DATA RECORDS Start Marker

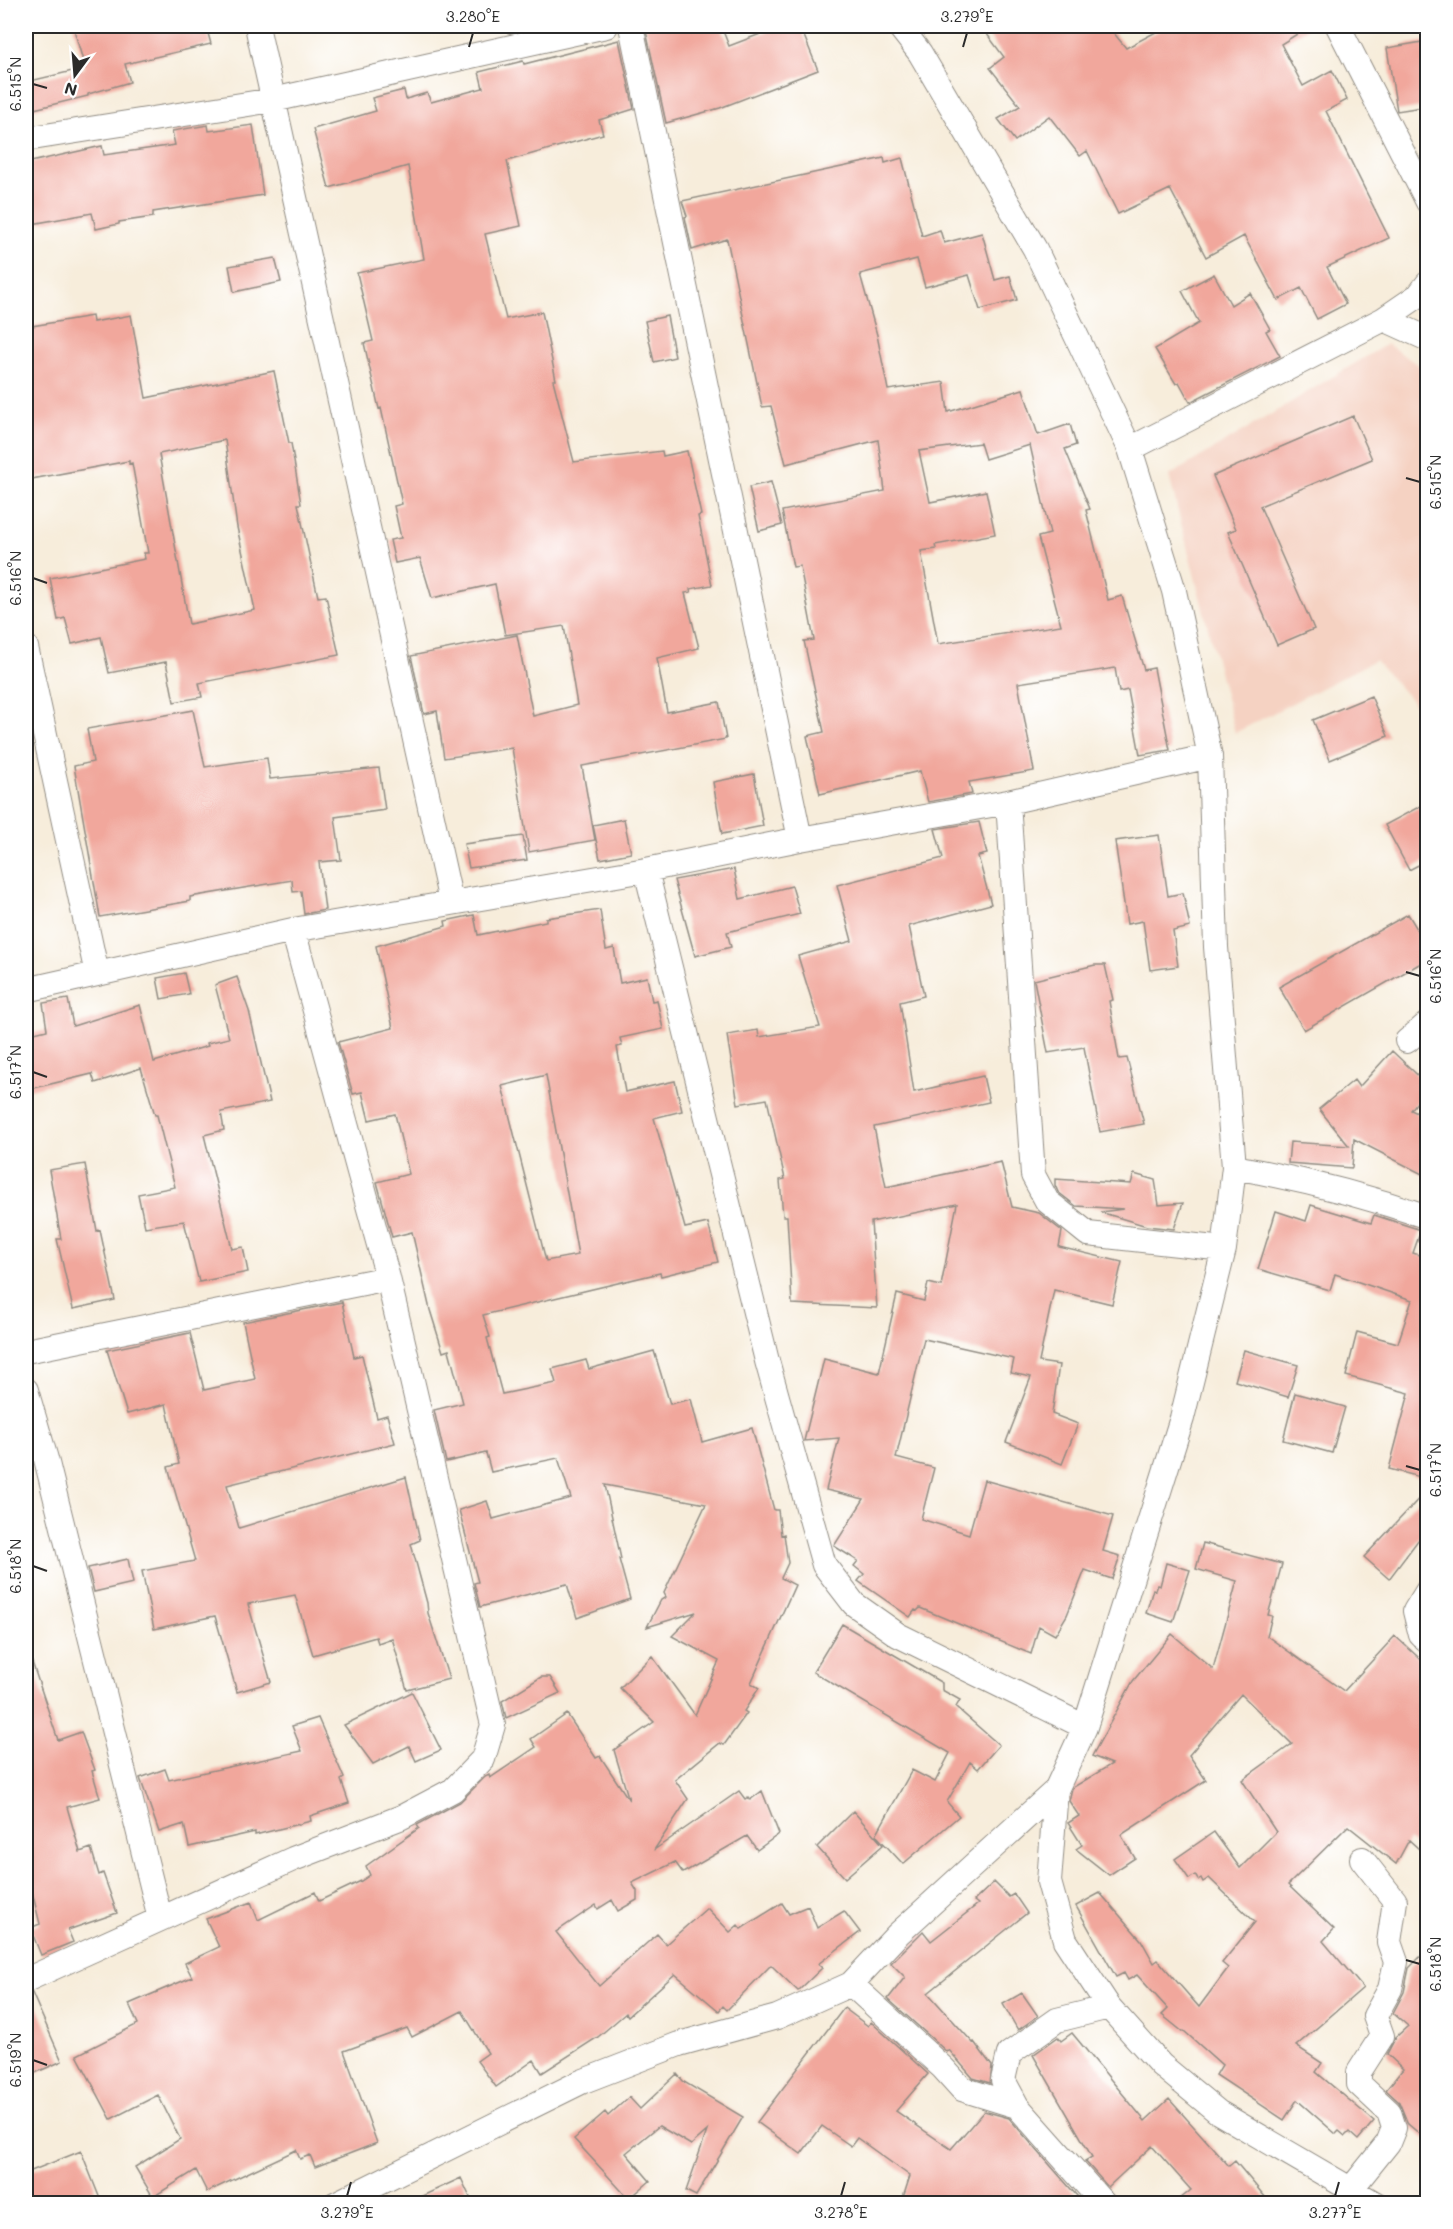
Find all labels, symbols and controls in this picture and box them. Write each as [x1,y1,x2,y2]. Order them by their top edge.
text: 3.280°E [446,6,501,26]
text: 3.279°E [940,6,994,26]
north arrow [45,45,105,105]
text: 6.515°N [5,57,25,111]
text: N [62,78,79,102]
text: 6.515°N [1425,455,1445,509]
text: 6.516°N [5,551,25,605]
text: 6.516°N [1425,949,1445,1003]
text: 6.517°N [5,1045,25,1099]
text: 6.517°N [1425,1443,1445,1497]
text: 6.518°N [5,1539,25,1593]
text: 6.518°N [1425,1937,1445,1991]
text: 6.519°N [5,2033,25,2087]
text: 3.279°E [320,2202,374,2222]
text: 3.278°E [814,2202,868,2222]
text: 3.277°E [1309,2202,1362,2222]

DATA RECORDS End Marker
DATA RECORDS Start Marker

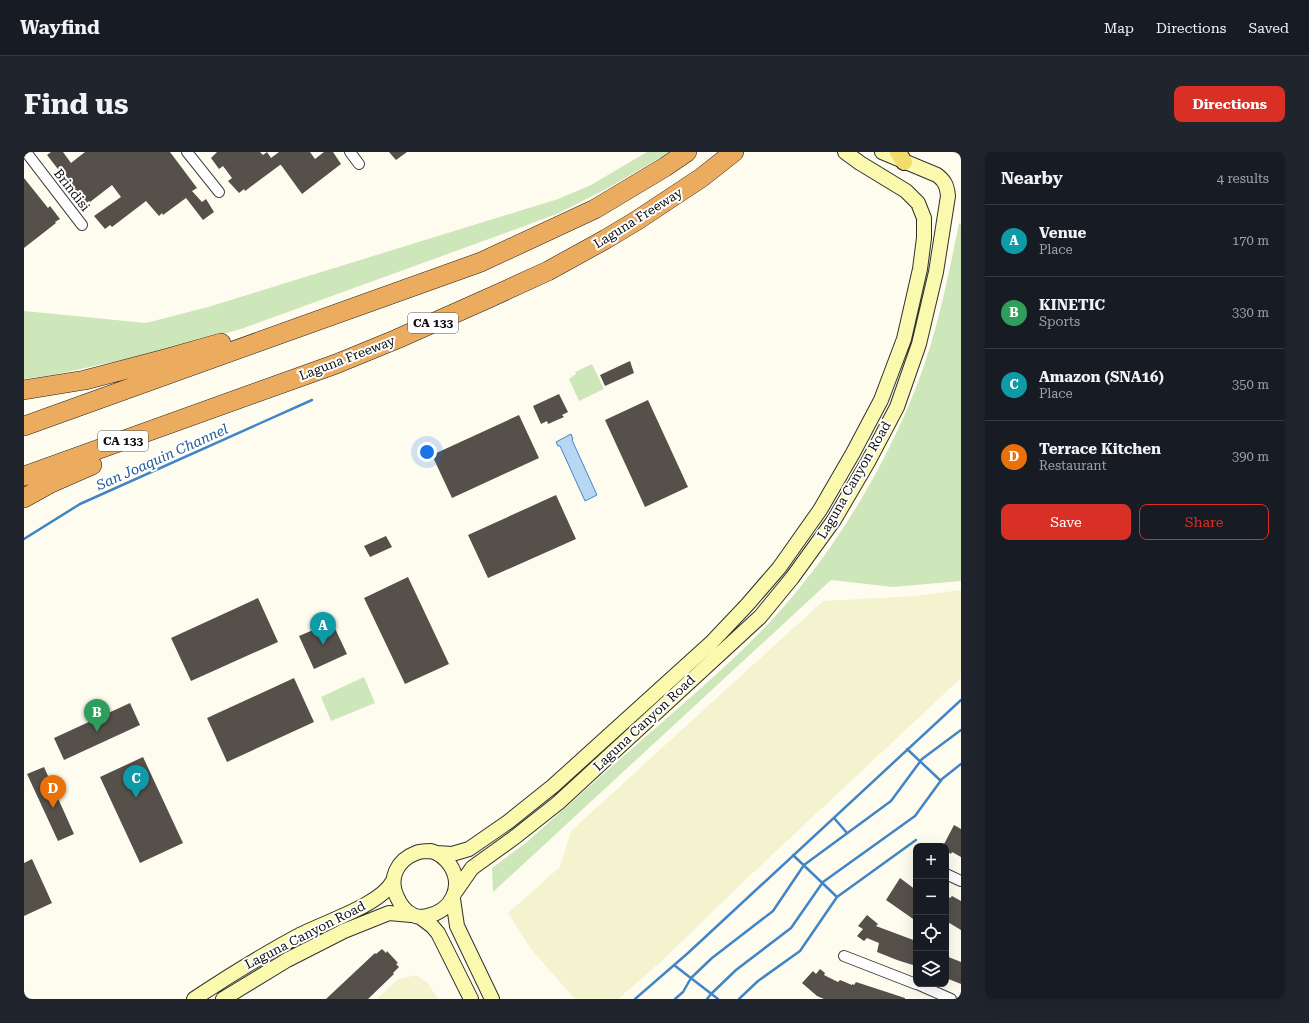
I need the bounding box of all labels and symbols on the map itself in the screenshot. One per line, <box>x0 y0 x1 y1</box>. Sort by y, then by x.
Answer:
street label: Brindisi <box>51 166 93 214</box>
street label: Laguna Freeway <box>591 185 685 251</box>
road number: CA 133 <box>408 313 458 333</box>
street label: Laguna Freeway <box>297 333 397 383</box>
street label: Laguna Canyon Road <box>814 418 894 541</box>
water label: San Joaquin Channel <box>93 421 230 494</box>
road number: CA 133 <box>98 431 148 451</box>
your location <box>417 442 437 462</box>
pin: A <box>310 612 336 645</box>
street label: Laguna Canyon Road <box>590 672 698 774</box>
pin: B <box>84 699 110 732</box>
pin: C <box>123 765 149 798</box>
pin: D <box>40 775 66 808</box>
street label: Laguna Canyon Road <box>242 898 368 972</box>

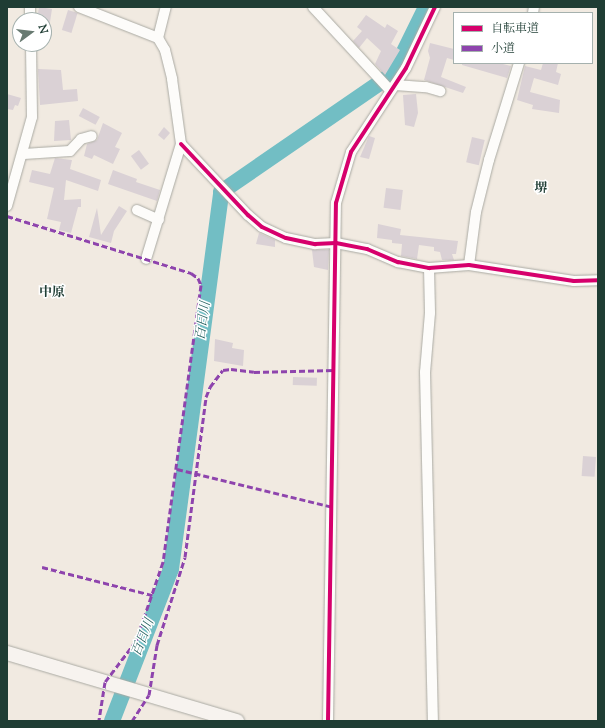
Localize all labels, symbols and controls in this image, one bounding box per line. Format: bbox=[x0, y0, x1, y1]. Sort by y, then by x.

DATA RECORDS End Marker

> **TASK BRIEF**
Working through the records, find each line containing the word "bounding" and copy it.

> **OUTPUT FOR THIS EXERCISE**
I need the bounding box of all labels and symbols on the map itself in the screenshot. One per line, <box>x0 y0 x1 y1</box>. Sort by y, then by x.
Localize all labels, symbols and controls in this image, one bounding box per line. Format: bbox=[x0, y0, x1, y1]. Sort by y, then by x.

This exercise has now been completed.